- Residency period: Summer 2024
- Individual Residency
Yana Foque is a Belgian curator, editor and writer whose main interest lies in institutional critique expressed through notions of collaboration and authorship, and the social/political/historical structures that shape them. Her writing has been published by Frieze and Metropolis M, among others. Since 2019, she has held the position of Executive Director & Chief Curator of Kunstverein, Amsterdam, and its affiliated publishing house and franchise.
Foque increasingly sees her practice as a director-curator as an artistic one: a meta form where the creative thinking that goes into keeping the lights on is as much of the show as what visitors see hanging on the walls. In this way, she leans into the methodologies of the artists she works with, who share a commitment to finding a frame for their work outside of the regular formats and, in doing so, redefine what it means to be an artist. Though Foque’s practice has become synonymous with Kunstverein’s programme – a reality of working in a small institution in which everyone does everything and where time constantly evaporates – the specific way in which she has continued the experimental legacy of the institution is a reflection of her practice as an independent curator.

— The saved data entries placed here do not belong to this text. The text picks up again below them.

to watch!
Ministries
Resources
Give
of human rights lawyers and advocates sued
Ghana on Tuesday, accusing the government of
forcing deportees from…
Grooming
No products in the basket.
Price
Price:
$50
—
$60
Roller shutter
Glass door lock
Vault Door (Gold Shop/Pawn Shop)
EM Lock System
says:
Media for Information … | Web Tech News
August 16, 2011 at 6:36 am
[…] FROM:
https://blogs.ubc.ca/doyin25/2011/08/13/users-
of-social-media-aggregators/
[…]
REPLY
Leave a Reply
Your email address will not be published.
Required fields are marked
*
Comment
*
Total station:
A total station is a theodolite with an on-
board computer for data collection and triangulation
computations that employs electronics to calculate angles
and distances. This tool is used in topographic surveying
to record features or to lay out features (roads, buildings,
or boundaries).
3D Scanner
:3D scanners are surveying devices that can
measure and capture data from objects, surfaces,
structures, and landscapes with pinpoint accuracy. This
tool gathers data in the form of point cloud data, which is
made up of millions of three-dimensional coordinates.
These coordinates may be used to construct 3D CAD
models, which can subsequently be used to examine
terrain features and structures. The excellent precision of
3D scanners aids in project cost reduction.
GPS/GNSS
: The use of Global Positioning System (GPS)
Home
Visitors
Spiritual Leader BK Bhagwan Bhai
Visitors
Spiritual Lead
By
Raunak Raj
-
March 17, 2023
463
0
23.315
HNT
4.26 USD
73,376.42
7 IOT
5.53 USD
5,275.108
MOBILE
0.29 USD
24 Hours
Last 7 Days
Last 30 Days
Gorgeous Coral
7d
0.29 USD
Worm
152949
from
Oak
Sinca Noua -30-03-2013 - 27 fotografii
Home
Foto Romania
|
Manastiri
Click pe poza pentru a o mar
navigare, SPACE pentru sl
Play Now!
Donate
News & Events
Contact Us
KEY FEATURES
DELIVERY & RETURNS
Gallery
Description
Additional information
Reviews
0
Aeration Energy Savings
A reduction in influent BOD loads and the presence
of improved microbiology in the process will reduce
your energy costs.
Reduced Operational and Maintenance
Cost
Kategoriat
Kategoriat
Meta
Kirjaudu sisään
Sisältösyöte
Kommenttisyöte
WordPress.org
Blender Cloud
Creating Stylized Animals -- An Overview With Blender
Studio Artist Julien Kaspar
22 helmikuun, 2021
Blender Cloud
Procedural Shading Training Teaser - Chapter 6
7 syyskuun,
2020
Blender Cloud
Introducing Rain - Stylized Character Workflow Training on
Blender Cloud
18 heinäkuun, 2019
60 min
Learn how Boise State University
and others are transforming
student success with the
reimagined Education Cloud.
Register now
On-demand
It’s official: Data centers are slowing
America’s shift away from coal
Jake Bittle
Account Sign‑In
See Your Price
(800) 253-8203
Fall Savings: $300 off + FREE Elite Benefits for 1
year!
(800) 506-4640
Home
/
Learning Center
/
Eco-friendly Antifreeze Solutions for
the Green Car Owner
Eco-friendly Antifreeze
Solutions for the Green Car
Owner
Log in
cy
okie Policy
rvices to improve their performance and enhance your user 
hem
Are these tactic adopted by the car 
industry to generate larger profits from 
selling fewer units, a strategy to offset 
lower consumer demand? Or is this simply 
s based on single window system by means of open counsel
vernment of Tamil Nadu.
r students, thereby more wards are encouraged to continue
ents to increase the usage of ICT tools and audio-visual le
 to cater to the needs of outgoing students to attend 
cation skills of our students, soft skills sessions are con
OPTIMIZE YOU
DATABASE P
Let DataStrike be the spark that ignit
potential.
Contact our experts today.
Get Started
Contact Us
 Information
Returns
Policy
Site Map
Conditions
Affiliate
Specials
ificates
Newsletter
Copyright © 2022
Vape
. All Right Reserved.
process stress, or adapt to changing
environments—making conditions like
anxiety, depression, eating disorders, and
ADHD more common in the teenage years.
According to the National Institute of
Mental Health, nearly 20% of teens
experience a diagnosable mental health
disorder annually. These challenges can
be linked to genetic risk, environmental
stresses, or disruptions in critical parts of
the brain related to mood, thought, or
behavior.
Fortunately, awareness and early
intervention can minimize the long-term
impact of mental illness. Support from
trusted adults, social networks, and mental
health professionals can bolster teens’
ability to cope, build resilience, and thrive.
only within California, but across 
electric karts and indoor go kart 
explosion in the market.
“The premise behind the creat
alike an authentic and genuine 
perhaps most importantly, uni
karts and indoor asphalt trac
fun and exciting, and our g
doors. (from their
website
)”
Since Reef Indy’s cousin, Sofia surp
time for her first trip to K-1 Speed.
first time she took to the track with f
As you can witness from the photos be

Recent projects include the first major European exhibition retrospective of the queer, no-budget, Canadian Punk Polygloth G.B. Jones, the first-ever monograph on the institutional critical practice of Christopher D’Arcangelo (edited together with Isabelle Sully, co-published with Artists Space), and ‘From East to West, Through the Globe, Towards the Moon’ an archival solo-show with work by Barbara Kozłowska. While in residence at NAC, Foque’s focus will be to read through the texts of Raimundas Malašauskas for his forthcoming book Suzon (published in collaboration with Grazer Kunstverein, KW Berlin and Kunstverein Publishing), as well as writing a text on the death of institutions. She will work only during her son’s naps (13:00–15:00).